# Do I love her or is just my conscious? Please, Please Help



## Martin-Telo (Mar 31, 2013)

Hi, everyone. I am 35 and married 3 years ago, with no children. My wife is a Pharmacist. Prior to marriage we were together for 8 years. Well, after marriage everything changed dramatically. The first days she was always crying and whenever i return home she would hug me firmly. Later she was almost sleeping for 15-16 hours per day, not going even out of house. She said, she was depressed and taking some drugs, we had no contact with any of our friends or families, and she also has not contacted her parents or mine, after the marriage. The second year was the same, only she was going out sometimes, but recently she is again taking a heavy medication and sleeping. I am the only one working. You see i do all the house work, cleaning, shopping, banking, ironing, and even cooking on weekends. She is awake during the nights and sleeps during the whole day till afternoon. I almost pay her salary every month fer her own expenses and she has nothing to do with the debts, bills, house expenses and .... She says, I and my family have made her sick. I am devastated totally and crying myself everyday. She says she loves me too much and kisses me a lot and would crash, if she get a divorce, and i cant see her like this. we have no sex for the past year since i cant feel anything towards her and she is not interested. You, see i have some very very good memories with her for a decade, and i don't know what happened from the first night of marriage. I feel like killing myself, and haven't gone to my office for a week, since i cant concentrate.
She hugs me as soon as I reach home, but doesn't do anything in the house even a simple cleaning. She says I am too dependent to my parent (don't know why: I have my own house , cars, good job) and she called my sister a ***** and throw her out of house during Christmas. Her mother also only calls my cell phone and asks about her once in a month. 
I am dying really. Don't know what t o do. She is 32 now, doesn't work, study or anything and just says she loves me deeply and has no problem with me, and that she is sick and under drug influence and would recover soon. She hates my parents and hers too much.. I want to tell her my inner feelings but when she cries, it just kills me...
Please Please Please help if you can.


----------



## SlowlyGettingWiser (Apr 7, 2012)

Get your wife to the doctor THIS WEEK. Her regular doctor for a check-up.
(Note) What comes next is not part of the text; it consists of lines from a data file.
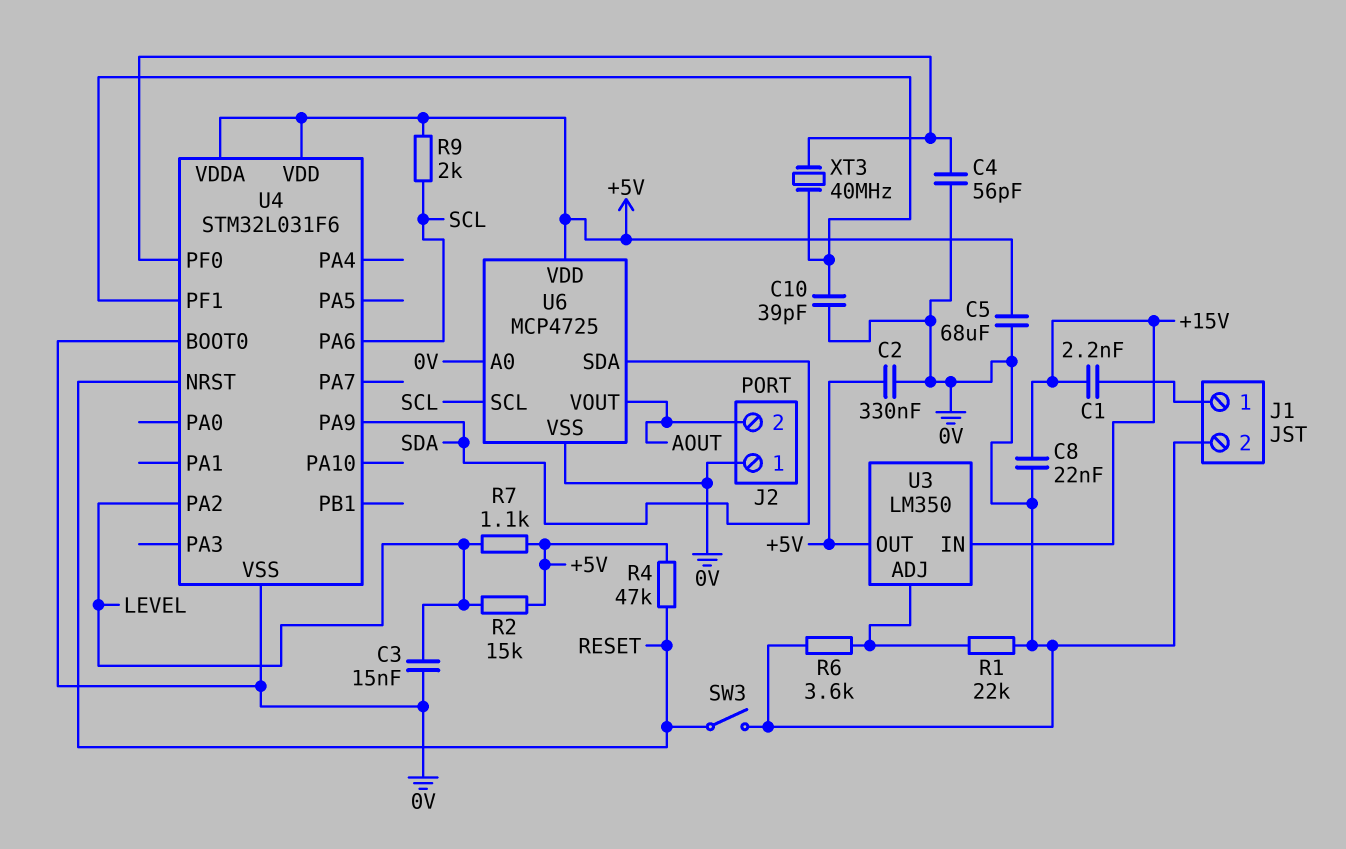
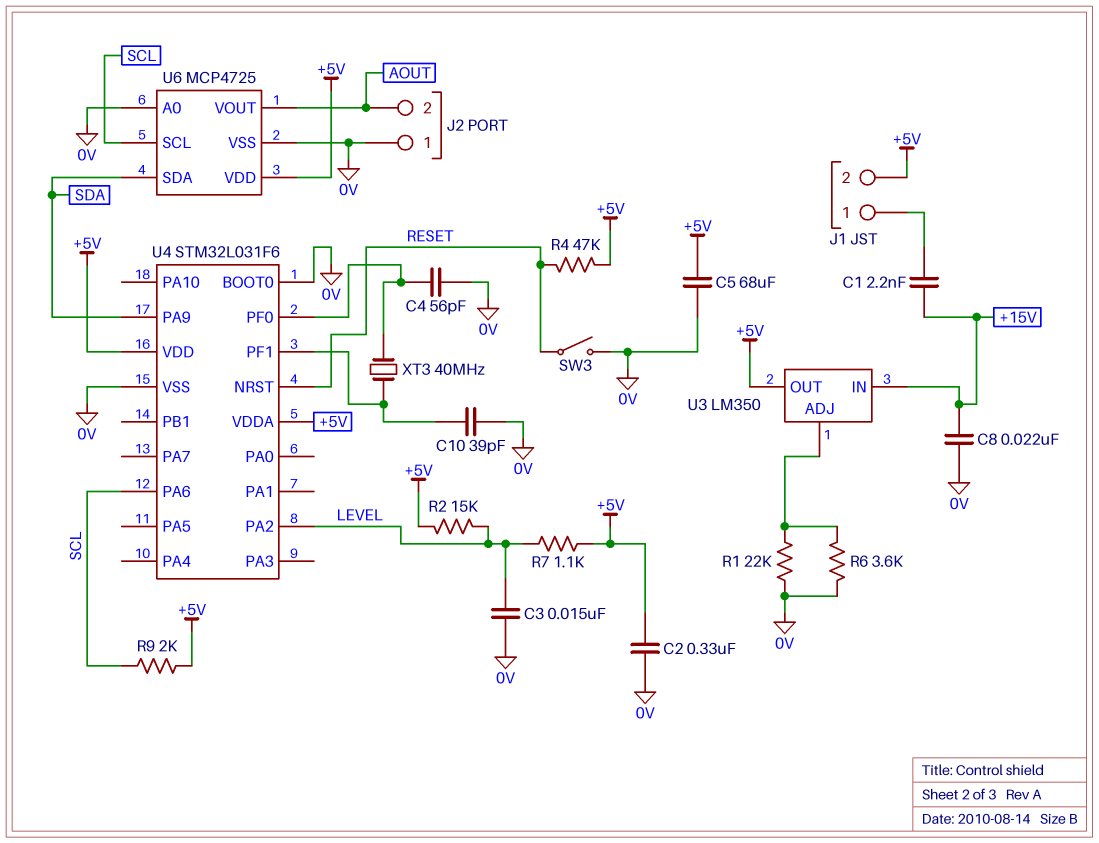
J1 pin 2: 0V -> +5V

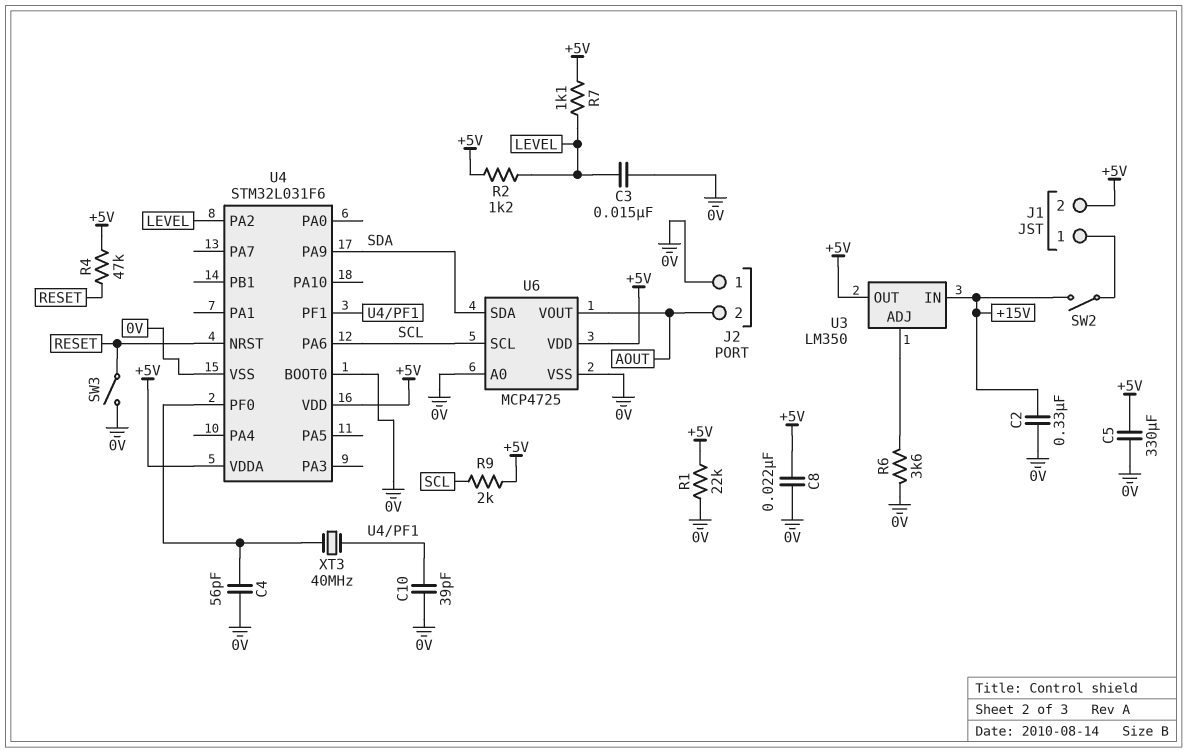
C1: 2.2nF (+15V, J1/1) -> none
C2: 330nF (+5V, 0V) -> 330nF (+15V, 0V)
C5: 68uF (+5V, 0V) -> 330uF (+5V, 0V)
C8: 22nF (+15V, 0V) -> 22nF (+5V, 0V)
R1: 22k (0V, U3/ADJ) -> 22k (+5V, 0V)
R2: 15k (+5V, LEVEL) -> 1.2k (+5V, LEVEL)
SW2: none -> switch (+15V, J1/1)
Determine if she is clinically depressed.
Determine if she is chemically dependent.

Once you have an answer to that (at least one of them will be "yes"), then you know where to start. Get her on anti-depressants, or get her into detox.

You can't "fix" this marriage until you're BOTH healthy and able to THINK CLEARLY. THEN you will be ready for some Marriage Counseling as a couple and Individual Counseling for EACH OF YOU. 

You BOTH need professionals to talk to.

Start with step one: an evaluation of wife PHYSICALLY. It will be a step at a time, but you WILL be able to turn things around in your life.

Good luck!


----------



## unbelievable (Aug 20, 2010)

It's not unusual at all for pharmacists to develop drug addictions. Sleeping 15-16 hours a day, taking medications? She's even told you she's under "drug influence" and will "recover soon". Sounds like she's got an addiction and she needs help. It's very common for folks in the medical profession. I would think, especially so for pharmacists. Who has better access to drugs?


----------



## Kermitty (Dec 27, 2012)

Get her a doctor!!
_Posted via Mobile Device_


----------